With regard to these figures, Yunnan has the highest amount of bird species in China and Sichuan comes in second with 628 species (according to statistics recorded in 2015).
In Yunnan, there are two bird migration routes: one is in the valley of the Jinsha River (on the upper reaches of the Yangtze River) to the south, the other one is down from the high plateau of Qinghai across the Hengduan Mountains and then south of the Ailao Mountains and the Red River Valley.
The birds fly northwards to breed in spring and then move to the warm north in autumn; some fly through Yunnan while others stay there for winter.
The migration is the greatest risk to life for the birds. They migrate twice a year between their breeding grounds and winter quarters. In Yunnan, the topography forces the birds to fly through the Hengduan mountain range with its unique climate.
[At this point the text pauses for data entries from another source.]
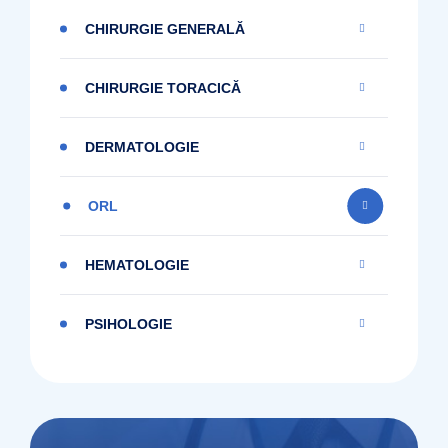
CHIRURGIE GENERALĂ
CHIRURGIE TORACICĂ
DERMATOLOGIE
ORL
HEMATOLOGIE
PSIHOLOGIE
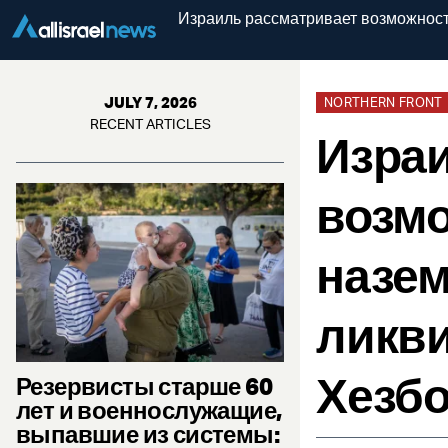
Израиль рассматривает возможност
JULY 7, 2026
NORTHERN FRONT
RECENT ARTICLES
Израи
возмо
назем
ликв
Хезбо
Резервисты старше 60
лет и военнослужащие,
выпавшие из системы:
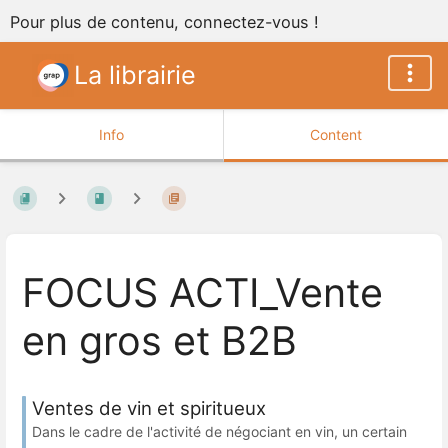
Pour plus de contenu, connectez-vous !
La librairie
Info
Content
FOCUS ACTI_Vente
en gros et B2B
Ventes de vin et spiritueux
Dans le cadre de l'activité de négociant en vin, un certain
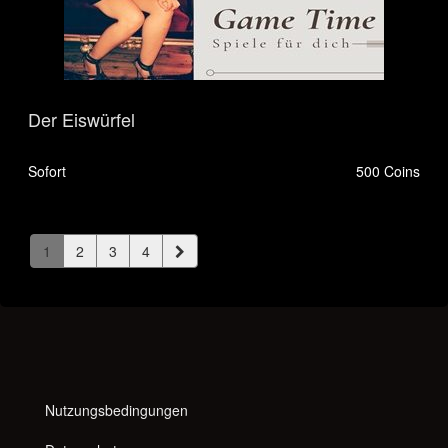
Der Eiswürfel
Sofort
500 Coins
1
2
3
4
Nutzungsbedingungen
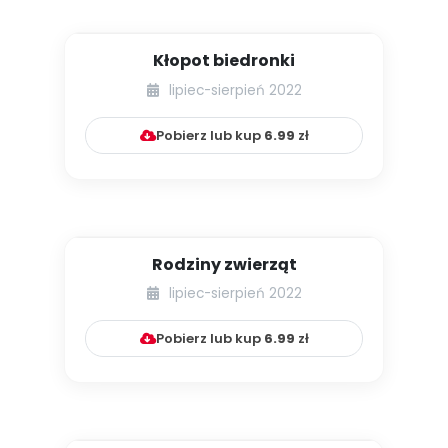
Kłopot biedronki
lipiec-sierpień 2022
Pobierz lub kup
6.99
zł
Rodziny zwierząt
lipiec-sierpień 2022
Pobierz lub kup
6.99
zł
The migration time falls exactly in the season with impenetrable fog walls and without moonlight for orientation.
Many birds are killed in the mountains and forests, and are the victims of nets and traps; therefore, the mountain range has been called the "bird hunting mountains" and "bird death mountains".
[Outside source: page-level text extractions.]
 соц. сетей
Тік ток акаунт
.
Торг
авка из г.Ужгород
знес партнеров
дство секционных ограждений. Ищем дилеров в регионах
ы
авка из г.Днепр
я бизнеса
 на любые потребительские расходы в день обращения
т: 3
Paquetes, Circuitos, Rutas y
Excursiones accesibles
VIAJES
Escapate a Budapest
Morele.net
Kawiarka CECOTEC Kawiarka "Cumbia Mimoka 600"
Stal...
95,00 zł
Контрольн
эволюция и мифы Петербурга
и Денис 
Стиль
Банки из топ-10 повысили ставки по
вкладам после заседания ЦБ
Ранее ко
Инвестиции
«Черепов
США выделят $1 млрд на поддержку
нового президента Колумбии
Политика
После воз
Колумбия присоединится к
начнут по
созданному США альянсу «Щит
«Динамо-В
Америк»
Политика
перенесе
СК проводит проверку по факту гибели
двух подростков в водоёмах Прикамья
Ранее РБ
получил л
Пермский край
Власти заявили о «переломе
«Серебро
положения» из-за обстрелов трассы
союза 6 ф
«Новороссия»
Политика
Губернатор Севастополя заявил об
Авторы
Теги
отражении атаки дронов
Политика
Highlanders light fires and, if the birds are exhausted and have lost their orientation, they will be attracted to them and could then be killed in large numbers with nets and bamboo poles. Up to 1,000 birds can be caught this way in one night by a person. This has taken place annually for 1,200 years. In some areas, some Yi minority families can live for a year on the profits earned from killing these birds.
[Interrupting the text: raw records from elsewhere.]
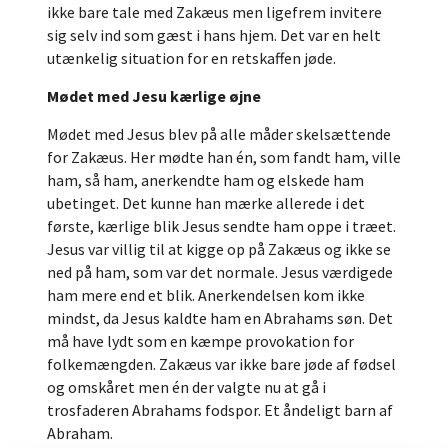
ikke bare tale med Zakæus men ligefrem invitere
sig selv ind som gæst i hans hjem. Det var en helt
utænkelig situation for en retskaffen jøde.
Mødet med Jesu kærlige øjne
Mødet med Jesus blev på alle måder skelsættende
for Zakæus. Her mødte han én, som fandt ham, ville
ham, så ham, anerkendte ham og elskede ham
ubetinget. Det kunne han mærke allerede i det
første, kærlige blik Jesus sendte ham oppe i træet.
Jesus var villig til at kigge op på Zakæus og ikke se
ned på ham, som var det normale. Jesus værdigede
ham mere end et blik. Anerkendelsen kom ikke
mindst, da Jesus kaldte ham en Abrahams søn. Det
må have lydt som en kæmpe provokation for
folkemængden. Zakæus var ikke bare jøde af fødsel
og omskåret men én der valgte nu at gå i
trosfaderen Abrahams fodspor. Et åndeligt barn af
Abraham.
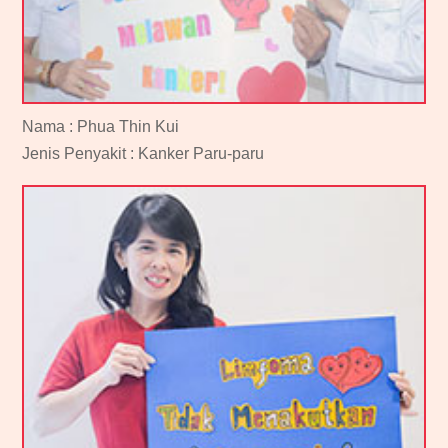
Nama : Phua Thin Kui
Jenis Penyakit : Kanker Paru-paru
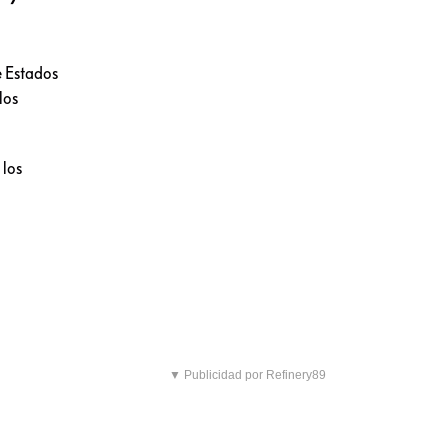
e Estados
los
 los
▼ Publicidad por Refinery89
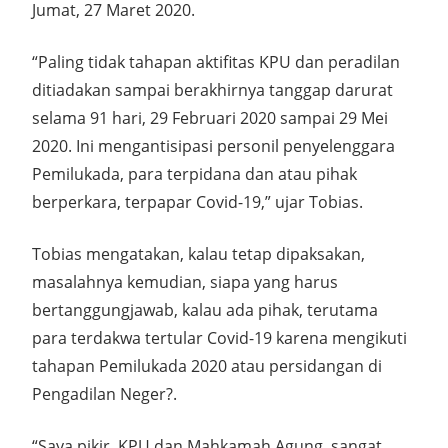
Jumat, 27 Maret 2020.
“Paling tidak tahapan aktifitas KPU dan peradilan
ditiadakan sampai berakhirnya tanggap darurat
selama 91 hari, 29 Februari 2020 sampai 29 Mei
2020. Ini mengantisipasi personil penyelenggara
Pemilukada, para terpidana dan atau pihak
berperkara, terpapar Covid-19,” ujar Tobias.
Tobias mengatakan, kalau tetap dipaksakan,
masalahnya kemudian, siapa yang harus
bertanggungjawab, kalau ada pihak, terutama
para terdakwa tertular Covid-19 karena mengikuti
tahapan Pemilukada 2020 atau persidangan di
Pengadilan Neger?.
“Saya pikir, KPU dan Mahkamah Agung, sangat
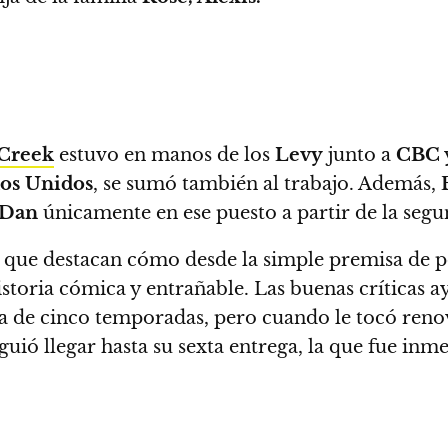
 Creek
estuvo en manos de los
Levy
junto a
CBC
dos Unidos
, se sumó también al trabajo. Además,
Dan
únicamente en ese puesto a partir de la segu
ca, que destacan cómo desde la simple premisa de 
storia cómica y entrañable.
Las buenas críticas 
 de cinco temporadas, pero cuando le tocó renova
uió llegar hasta su sexta entrega
, la que fue in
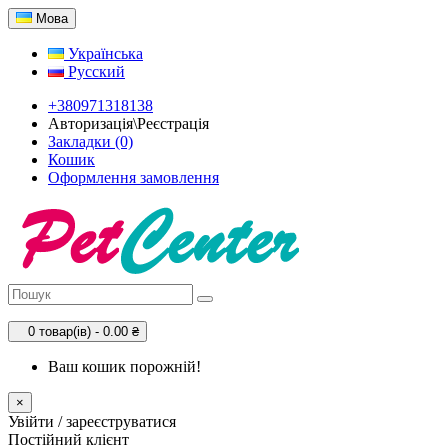
Мова
Українська
Русский
+380971318138
Авторизація\Реєстрація
Закладки (0)
Кошик
Оформлення замовлення
0 товар(ів) - 0.00 ₴
Ваш кошик порожній!
×
Увійти / зареєструватися
Постійний клієнт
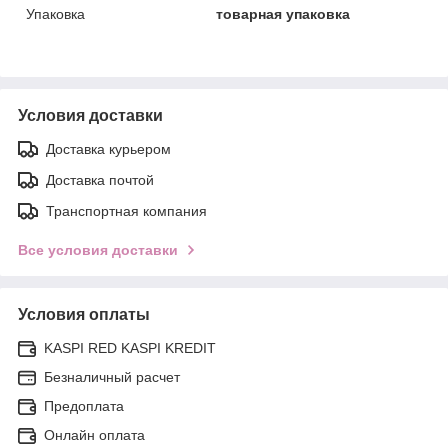
Упаковка
товарная упаковка
Условия доставки
Доставка курьером
Доставка почтой
Транспортная компания
Все условия доставки
Условия оплаты
KASPI RED KASPI KREDIT
Безналичный расчет
Предоплата
Онлайн оплата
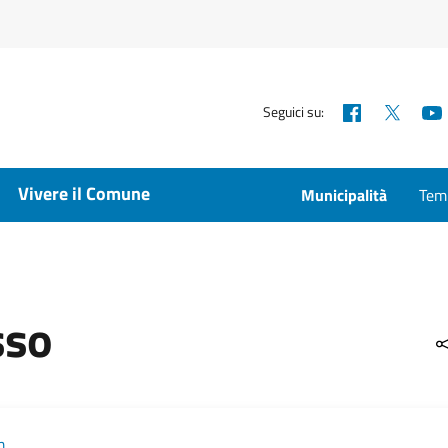
Facebook
X
Seguici su:
Vivere il Comune
Municipalità
Temp
sso
m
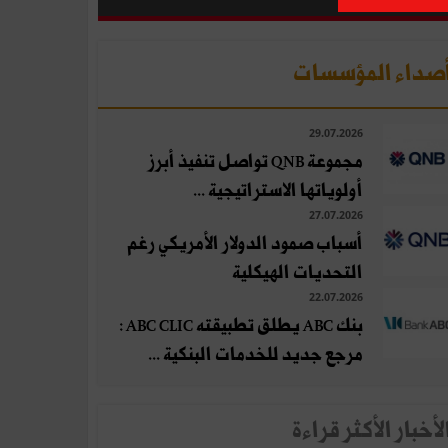
صداء المؤسسات
29.07.2026
مجموعة QNB تواصل تنفيذ أبرز
أولوياتها الاستراتيجية ...
27.07.2026
أسباب صمود الدولار الأمريكي رغم
التحديات الهيكلية
22.07.2026
بنك ABC يطلق تطبيقته ABC CLIC :
مرجع جديد للخدمات البنكية ...
لأخبار الأكثر قراءة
To protect the birds, more than 40 bird experts from Japan, Vietnam, the Philippines, and Thailand met in 1997 for scientific research and to carry out investigations in the Longqing Pass. The Weishan station was built for bird ringing and has banned the killing of birds.
The Longqing Pass in the district of Weishan is located about 12 kilometers from the city of Dali. The great bird sanctuary, which includes the ringing station, covers 292 hectares of land. The station is located at an altitude of 2,440 meters at 25°18' N and 100°21' E. It is the 32nd ringing station in China’s network.
Around the station, people can easily observe the birds. About 60 species of migratory birds pass through the station area.
The birds’ flight time runs from August until early November. Ten nights of fog are counted each month. The villagers now only light small fires to guide the migratory birds rather than to kill them. Also electric light is used, making the autumn flight safer and brighter for the birds.
The Zhaotong Dashanbao Black-Necked Crane Nature Reserve
The reserve, in Zhaoyang District, covers 19,200 hectares and is located at a height of 2,210 to 3,364 meters. It is 79 kilometers away from the city of Zhaotong and was established in 1991.
The black-necked cranes spend the winter in Zhaotong. They arrive in September/October and stay for approximately six months before flying to North China in April to breed. Other birds can also be seen in this reserve.
Black-Headed Gulls in Kunming
From November to March, black-headed gulls (Chroicocephalus ridibundus) fly to Kunming for the winter, where they can be observed at Dianchi Lake as well as at Cuihu Lake and Caohai Lake.